_DATA SUPPLIED:_
Start of Block
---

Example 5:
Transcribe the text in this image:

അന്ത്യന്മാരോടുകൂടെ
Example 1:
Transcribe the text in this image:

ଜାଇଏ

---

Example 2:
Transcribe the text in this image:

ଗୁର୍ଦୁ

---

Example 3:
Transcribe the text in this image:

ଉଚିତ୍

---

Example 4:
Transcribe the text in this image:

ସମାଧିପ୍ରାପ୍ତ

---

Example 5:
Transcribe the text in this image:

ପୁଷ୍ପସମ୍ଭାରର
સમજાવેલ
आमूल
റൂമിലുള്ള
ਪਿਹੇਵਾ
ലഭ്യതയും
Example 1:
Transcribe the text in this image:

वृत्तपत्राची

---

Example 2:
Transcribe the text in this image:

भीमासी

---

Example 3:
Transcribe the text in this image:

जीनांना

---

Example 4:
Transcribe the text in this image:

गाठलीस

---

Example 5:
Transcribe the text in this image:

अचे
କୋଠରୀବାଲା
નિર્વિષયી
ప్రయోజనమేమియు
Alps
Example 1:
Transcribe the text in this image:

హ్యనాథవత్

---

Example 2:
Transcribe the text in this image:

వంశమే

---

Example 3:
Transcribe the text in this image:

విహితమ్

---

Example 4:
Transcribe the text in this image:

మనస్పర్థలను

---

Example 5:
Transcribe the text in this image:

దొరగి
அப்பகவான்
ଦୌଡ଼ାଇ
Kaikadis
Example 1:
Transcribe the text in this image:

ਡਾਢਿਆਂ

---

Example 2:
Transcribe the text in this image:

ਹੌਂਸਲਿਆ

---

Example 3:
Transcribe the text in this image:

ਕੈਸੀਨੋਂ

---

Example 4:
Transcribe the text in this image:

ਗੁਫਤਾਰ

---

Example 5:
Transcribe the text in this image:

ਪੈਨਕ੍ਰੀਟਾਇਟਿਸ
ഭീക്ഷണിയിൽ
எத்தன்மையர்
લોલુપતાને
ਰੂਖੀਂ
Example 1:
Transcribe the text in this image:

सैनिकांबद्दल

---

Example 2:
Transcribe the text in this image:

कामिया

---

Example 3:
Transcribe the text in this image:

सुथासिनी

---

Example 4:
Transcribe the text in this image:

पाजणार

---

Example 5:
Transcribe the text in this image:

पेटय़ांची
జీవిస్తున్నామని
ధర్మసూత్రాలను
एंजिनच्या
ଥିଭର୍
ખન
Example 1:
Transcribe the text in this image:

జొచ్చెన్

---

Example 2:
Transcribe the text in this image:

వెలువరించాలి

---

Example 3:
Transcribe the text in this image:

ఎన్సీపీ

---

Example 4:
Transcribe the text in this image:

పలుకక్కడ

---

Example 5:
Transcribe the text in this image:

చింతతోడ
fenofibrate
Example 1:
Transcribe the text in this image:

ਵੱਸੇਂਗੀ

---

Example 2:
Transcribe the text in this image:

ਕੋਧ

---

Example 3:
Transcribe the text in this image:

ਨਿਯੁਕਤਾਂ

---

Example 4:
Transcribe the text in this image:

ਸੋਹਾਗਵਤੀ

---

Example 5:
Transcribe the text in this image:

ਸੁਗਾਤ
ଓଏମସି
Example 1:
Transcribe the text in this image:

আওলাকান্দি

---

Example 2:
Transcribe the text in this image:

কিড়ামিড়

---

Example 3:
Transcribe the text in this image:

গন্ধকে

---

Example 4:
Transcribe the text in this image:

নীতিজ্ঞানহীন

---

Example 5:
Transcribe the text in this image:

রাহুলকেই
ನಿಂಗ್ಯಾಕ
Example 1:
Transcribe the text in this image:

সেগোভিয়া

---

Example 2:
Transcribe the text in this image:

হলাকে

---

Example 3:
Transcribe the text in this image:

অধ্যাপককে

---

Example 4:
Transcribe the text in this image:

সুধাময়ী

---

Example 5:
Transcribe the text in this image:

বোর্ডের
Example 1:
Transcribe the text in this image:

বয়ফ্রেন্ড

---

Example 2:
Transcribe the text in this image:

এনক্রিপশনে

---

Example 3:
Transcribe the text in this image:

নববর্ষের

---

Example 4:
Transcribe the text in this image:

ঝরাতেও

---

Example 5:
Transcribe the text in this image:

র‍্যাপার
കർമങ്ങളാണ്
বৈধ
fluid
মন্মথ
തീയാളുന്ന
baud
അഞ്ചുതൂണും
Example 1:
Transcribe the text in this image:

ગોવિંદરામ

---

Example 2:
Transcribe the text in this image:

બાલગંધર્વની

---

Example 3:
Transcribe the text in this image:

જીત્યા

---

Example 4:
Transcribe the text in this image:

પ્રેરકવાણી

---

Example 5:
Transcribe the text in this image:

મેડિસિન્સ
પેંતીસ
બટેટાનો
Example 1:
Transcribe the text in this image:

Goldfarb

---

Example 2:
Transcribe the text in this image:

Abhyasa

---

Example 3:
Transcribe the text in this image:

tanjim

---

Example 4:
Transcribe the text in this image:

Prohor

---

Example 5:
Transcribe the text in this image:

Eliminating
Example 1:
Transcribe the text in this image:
End of Block
The records above are to be duplicated in full and exactly.

---

Example 5:
Transcribe the text in this image:

അന്ത്യന്മാരോടുകൂടെ
Example 1:
Transcribe the text in this image:

ଜାଇଏ

---

Example 2:
Transcribe the text in this image:

ଗୁର୍ଦୁ

---

Example 3:
Transcribe the text in this image:

ଉଚିତ୍

---

Example 4:
Transcribe the text in this image:

ସମାଧିପ୍ରାପ୍ତ

---

Example 5:
Transcribe the text in this image:

ପୁଷ୍ପସମ୍ଭାରର
સમજાવેલ
आमूल
റൂമിലുള്ള
ਪਿਹੇਵਾ
ലഭ്യതയും
Example 1:
Transcribe the text in this image:

वृत्तपत्राची

---

Example 2:
Transcribe the text in this image:

भीमासी

---

Example 3:
Transcribe the text in this image:

जीनांना

---

Example 4:
Transcribe the text in this image:

गाठलीस

---

Example 5:
Transcribe the text in this image:

अचे
କୋଠରୀବାଲା
નિર્વિષયી
ప్రయోజనమేమియు
Alps
Example 1:
Transcribe the text in this image:

హ్యనాథవత్

---

Example 2:
Transcribe the text in this image:

వంశమే

---

Example 3:
Transcribe the text in this image:

విహితమ్

---

Example 4:
Transcribe the text in this image:

మనస్పర్థలను

---

Example 5:
Transcribe the text in this image:

దొరగి
அப்பகவான்
ଦୌଡ଼ାଇ
Kaikadis
Example 1:
Transcribe the text in this image:

ਡਾਢਿਆਂ

---

Example 2:
Transcribe the text in this image:

ਹੌਂਸਲਿਆ

---

Example 3:
Transcribe the text in this image:

ਕੈਸੀਨੋਂ

---

Example 4:
Transcribe the text in this image:

ਗੁਫਤਾਰ

---

Example 5:
Transcribe the text in this image:

ਪੈਨਕ੍ਰੀਟਾਇਟਿਸ
ഭീക്ഷണിയിൽ
எத்தன்மையர்
લોલુપતાને
ਰੂਖੀਂ
Example 1:
Transcribe the text in this image:

सैनिकांबद्दल

---

Example 2:
Transcribe the text in this image:

कामिया

---

Example 3:
Transcribe the text in this image:

सुथासिनी

---

Example 4:
Transcribe the text in this image:

पाजणार

---

Example 5:
Transcribe the text in this image:

पेटय़ांची
జీవిస్తున్నామని
ధర్మసూత్రాలను
एंजिनच्या
ଥିଭର୍
ખન
Example 1:
Transcribe the text in this image:

జొచ్చెన్

---

Example 2:
Transcribe the text in this image:

వెలువరించాలి

---

Example 3:
Transcribe the text in this image:

ఎన్సీపీ

---

Example 4:
Transcribe the text in this image:

పలుకక్కడ

---

Example 5:
Transcribe the text in this image:

చింతతోడ
fenofibrate
Example 1:
Transcribe the text in this image:

ਵੱਸੇਂਗੀ

---

Example 2:
Transcribe the text in this image:

ਕੋਧ

---

Example 3:
Transcribe the text in this image:

ਨਿਯੁਕਤਾਂ

---

Example 4:
Transcribe the text in this image:

ਸੋਹਾਗਵਤੀ

---

Example 5:
Transcribe the text in this image:

ਸੁਗਾਤ
ଓଏମସି
Example 1:
Transcribe the text in this image:

আওলাকান্দি

---

Example 2:
Transcribe the text in this image:

কিড়ামিড়

---

Example 3:
Transcribe the text in this image:

গন্ধকে

---

Example 4:
Transcribe the text in this image:

নীতিজ্ঞানহীন

---

Example 5:
Transcribe the text in this image:

রাহুলকেই
ನಿಂಗ್ಯಾಕ
Example 1:
Transcribe the text in this image:

সেগোভিয়া

---

Example 2:
Transcribe the text in this image:

হলাকে

---

Example 3:
Transcribe the text in this image:

অধ্যাপককে

---

Example 4:
Transcribe the text in this image:

সুধাময়ী

---

Example 5:
Transcribe the text in this image:

বোর্ডের
Example 1:
Transcribe the text in this image:

বয়ফ্রেন্ড

---

Example 2:
Transcribe the text in this image:

এনক্রিপশনে

---

Example 3:
Transcribe the text in this image:

নববর্ষের

---

Example 4:
Transcribe the text in this image:

ঝরাতেও

---

Example 5:
Transcribe the text in this image:

র‍্যাপার
കർമങ്ങളാണ്
বৈধ
fluid
মন্মথ
തീയാളുന്ന
baud
അഞ്ചുതൂണും
Example 1:
Transcribe the text in this image:

ગોવિંદરામ

---

Example 2:
Transcribe the text in this image:

બાલગંધર્વની

---

Example 3:
Transcribe the text in this image:

જીત્યા

---

Example 4:
Transcribe the text in this image:

પ્રેરકવાણી

---

Example 5:
Transcribe the text in this image:

મેડિસિન્સ
પેંતીસ
બટેટાનો
Example 1:
Transcribe the text in this image:

Goldfarb

---

Example 2:
Transcribe the text in this image:

Abhyasa

---

Example 3:
Transcribe the text in this image:

tanjim

---

Example 4:
Transcribe the text in this image:

Prohor

---

Example 5:
Transcribe the text in this image:

Eliminating
Example 1:
Transcribe the text in this image:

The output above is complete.